String Content Validators

Tag Description Example
startswith=prefix Value starts with prefix validate:"startswith=http"
startsnotwith=prefix Value does not start with prefix validate:"startsnotwith=_"
endswith=suffix Value ends with suffix validate:"endswith=.com"
endsnotwith=suffix Value does not end with suffix validate:"endsnotwith=.tmp"
contains=substr Value contains substring validate:"contains=@"
containsany=chars Value contains any of the chars validate:"containsany=abc"
containsrune=r Value contains the rune validate:"containsrune=@"
excludes=substr Value does not contain substring validate:"excludes=admin"
excludesall=chars Value does not contain any of the chars validate:"excludesall=<>"
excludesrune=r Value does not contain the rune validate:"excludesrune=$"

Format Validators

Tag Description Example
email Valid email address validate:"email"
uri Valid URI validate:"uri"
url Valid URL validate:"url"
http_url Valid HTTP or HTTPS URL validate:"http_url"
https_url Valid HTTPS URL validate:"https_url"
url_encoded URL encoded string validate:"url_encoded"
datauri Valid data URI validate:"datauri"
uuid Valid UUID validate:"uuid"

Network Validators

Tag Description Example
ip_addr Valid IP address (v4 or v6) validate:"ip_addr"
ip4_addr Valid IPv4 address validate:"ip4_addr"
ip6_addr Valid IPv6 address validate:"ip6_addr"
cidr Valid CIDR notation validate:"cidr"
cidrv4 Valid IPv4 CIDR validate:"cidrv4"
cidrv6 Valid IPv6 CIDR validate:"cidrv6"
fqdn Valid fully qualified domain name validate:"fqdn"
hostname Valid hostname (RFC 952) validate:"hostname"
hostname_rfc1123 Valid hostname (RFC 1123) validate:"hostname_rfc1123"
hostname_port Valid hostname:port validate:"hostname_port"

Cross-Field Validators

Tag Description Example
eqfield=Field Value equals another field validate:"eqfield=Password"
nefield=Field Value not equals another field validate:"nefield=OldPassword"
gtfield=Field Value greater than another field validate:"gtfield=MinPrice"
gtefield=Field Value >= another field validate:"gtefield=StartDate"
ltfield=Field Value less than another field validate:"ltfield=MaxPrice"
ltefield=Field Value <= another field validate:"ltefield=EndDate"
fieldcontains=Field Value contains another field's value validate:"fieldcontains=Keyword"
fieldexcludes=Field Value excludes another field's value validate:"fieldexcludes=Forbidden"

Supported File Formats

Format Extension Compressed
CSV .csv .csv.gz, .csv.bz2, .csv.xz, .csv.zst
TSV .tsv .tsv.gz, .tsv.bz2, .tsv.xz, .tsv.zst
LTSV .ltsv .ltsv.gz, .ltsv.bz2, .ltsv.xz, .ltsv.zst
Excel .xlsx .xlsx.gz, .xlsx.bz2, .xlsx.xz, .xlsx.zst
Parquet .parquet .parquet.gz, .parquet.bz2, .parquet.xz, .parquet.zst

Note on Parquet compression: The external compression (.parquet.gz, etc.) is for the container file itself. Parquet files may also use internal compression (Snappy, GZIP, LZ4, ZSTD) which is handled transparently by the parquet-go library.
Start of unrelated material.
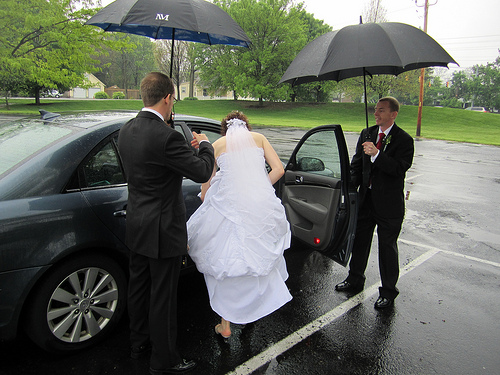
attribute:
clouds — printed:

Note on Excel files: Only the first sheet is processed. Multi-sheet workbooks will have subsequent sheets ignored.

Integration with filesql

// Process file with preprocessing and validation
processor := fileprep.NewProcessor(fileprep.FileTypeCSV)
var records []MyRecord

reader, result, err := processor.Process(file, &records)
if err != nil {
    return err
}

// Check for validation errors
if result.HasErrors() {
    for _, e := range result.ValidationErrors() {
        log.Printf("Row %d, Column %s: %s", e.Row, e.Column, e.Message)
    }
}

// Pass preprocessed data to filesql using Builder pattern
ctx := context.Background()
builder := filesql.NewBuilder().
    AddReader(reader, "my_table", filesql.FileTypeCSV)

validatedBuilder, err := builder.Build(ctx)
if err != nil {
    return err
}

db, err := validatedBuilder.Open(ctx)
if err != nil {
    return err
}
defer db.Close()

// Execute SQL queries on preprocessed data
rows, err := db.QueryContext(ctx, "SELECT * FROM my_table WHERE age > 20")

Design Considerations

Name-Based Column Binding

Struct fields are mapped to file columns by name, not by position. Field names are automatically converted to snake_case to match CSV column headers:

// File columns: user_name, email_address, phone_number (any order)
type User struct {
    UserName     string  // → matches "user_name" column
    EmailAddress string  // → matches "email_address" column
    PhoneNumber  string  // → matches "phone_number" column
}

Column order doesn't matter - fields are matched by name, so you can reorder columns in your CSV without changing your struct.

Custom Column Names with name Tag

Use the name tag to override the auto-generated column name:

type User struct {
    UserName string `name:"user"`       // → matches "user" column (not "user_name")
    Email    string `name:"mail_addr"`  // → matches "mail_addr" column (not "email")
    Age      string                     // → matches "age" column (auto snake_case)
}

Missing Columns Behavior

If a CSV column doesn't exist for a struct field, the field value is treated as an empty string. Validation still runs, so required will catch missing columns:

type User struct {
    Name    string `validate:"required"`  // Error if "name" column is missing
    Country string                        // Empty string if "country" column is missing
}

Case Sensitivity and Duplicate Headers

Header matching is case-sensitive and exact. A struct field UserName maps to user_name, but headers like User_Name, USER_NAME, or userName will not match:

type User struct {
    UserName string  // ✓ matches "user_name"
                     // ✗ does NOT match "User_Name", "USER_NAME", "userName"
}

This applies to all file formats: CSV, TSV, LTSV keys, and Parquet/XLSX column names must match exactly.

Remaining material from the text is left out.